Malargüe está sumergido en una crisis política

Los trabajadores municipales de Malargüe enfrentan un contexto adverso y hostil, en manos de un intendente que sólo responde con desidia a sus reclamos. 

Esto se comprende mejor en detalle al saber que durante el presente año, los compañeros tuvieron un aumento salarial del 20%, desactualizado en su totalidad frente a un espiral inflacionario que ronda alrededor del 45%, y que el municipio pretende apaciguar con el otorgamiento de un bono de negro.

El municipio se niega a otorgar una concreta recomposición salarial que ayudara a los trabajadores a acercarse a la cobertura de la canasta familiar, ni mucho menos cubrirla, contemplando que este sector es uno de los más vulnerables, castigado por el modelo de patrón de estancia que imponen la mayoría de los jefes comunales para administrar los distintos departamentos de la provincia.

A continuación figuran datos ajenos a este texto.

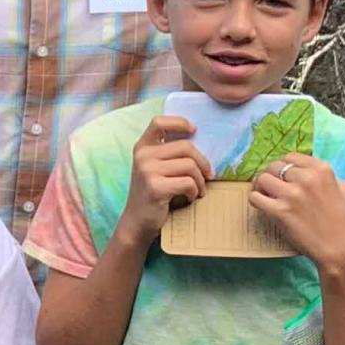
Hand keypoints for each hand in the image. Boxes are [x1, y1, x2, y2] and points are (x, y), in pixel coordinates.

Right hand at [122, 114, 209, 239]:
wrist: (137, 223)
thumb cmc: (152, 194)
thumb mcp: (154, 168)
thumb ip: (168, 153)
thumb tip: (198, 140)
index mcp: (142, 147)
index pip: (159, 122)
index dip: (180, 122)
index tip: (194, 131)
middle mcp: (142, 155)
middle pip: (185, 147)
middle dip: (202, 162)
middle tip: (208, 175)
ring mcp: (147, 171)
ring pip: (190, 166)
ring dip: (200, 180)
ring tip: (198, 190)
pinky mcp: (156, 187)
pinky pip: (188, 183)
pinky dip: (195, 192)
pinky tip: (189, 198)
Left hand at [247, 154, 344, 273]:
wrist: (339, 247)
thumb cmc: (343, 222)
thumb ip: (333, 178)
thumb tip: (320, 174)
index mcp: (322, 169)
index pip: (291, 157)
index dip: (284, 166)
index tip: (282, 177)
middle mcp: (306, 178)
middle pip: (274, 166)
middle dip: (271, 175)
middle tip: (271, 187)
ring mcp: (292, 194)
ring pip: (262, 178)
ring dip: (260, 187)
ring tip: (264, 196)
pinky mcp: (280, 211)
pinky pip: (255, 197)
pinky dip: (255, 200)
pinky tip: (262, 206)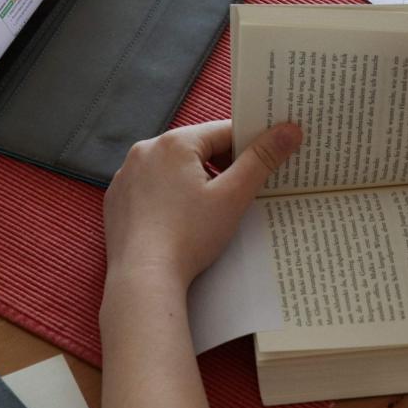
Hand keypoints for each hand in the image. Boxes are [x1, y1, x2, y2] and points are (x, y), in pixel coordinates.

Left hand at [102, 119, 302, 289]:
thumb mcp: (233, 196)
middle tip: (241, 192)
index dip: (250, 144)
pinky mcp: (117, 199)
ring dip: (195, 181)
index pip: (224, 131)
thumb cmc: (188, 236)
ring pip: (174, 168)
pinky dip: (169, 197)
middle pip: (198, 148)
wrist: (142, 278)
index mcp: (175, 142)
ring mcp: (127, 175)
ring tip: (211, 211)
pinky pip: (151, 187)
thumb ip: (262, 159)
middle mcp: (146, 150)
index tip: (267, 160)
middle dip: (222, 166)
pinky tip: (182, 221)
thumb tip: (289, 130)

Desde ATE, los trabajadores se están organizando y llevan medidas de acción gremial que se manifiestan en las calle y en la propia puerta del municipio con pancartas, ollas populares, radios abiertas y asambleas.

La respuesta del Intendente fue la criminalización de la protesta,  moneda corriente frente al creciente descontento de los trabajadores que deben paliar una crisis con los bolsillos vacíos.

El contexto social que vive hoy el país exige tener dirigentes políticos que estén a la altura de poder  escuchar la voz de los que día a día ven disminuidos su poder adquisitivo, el sureño departamento de Malargüe, el intendente  Jorge Vergara a quien la política en democracia le llevo a ocupar ese cargo y hoy parece olvidarse de ello, negándose a recibir a los trabajadores en paritarias y apelando a los aparatos represivos del Estado para acallar los reclamos, con el intento de detención de los compañeros que no hacen más que ejercer su legítimo derecho constitucional a manifestarse para defender sus intereses.

 

Intendente de Malargüe Jorge Vergara

Desde ATE reiteramos el pedido de audiencia paritaria, urgente recomposicion salarial y plena aplicación del Convenio Colectivo de Trabajo, a la máxima autoridad de la comuna quien posee la potestad de abrir la paritaria, y desde el 12 de noviembre que no asiste al municipio, no da la cara ni gestiona. o sea no responde y se esconde.

Por eso, ante el naufragio e inmovilidad de los que deben responder (y no lo hacen), los trabajadores municipales permanecen en estado de asamblea y movilización, mientras analizan los pasos a seguir para endurecer las medidas de acción directa frente a lo que estamos estamos en condiciones de llamar: una crisis política.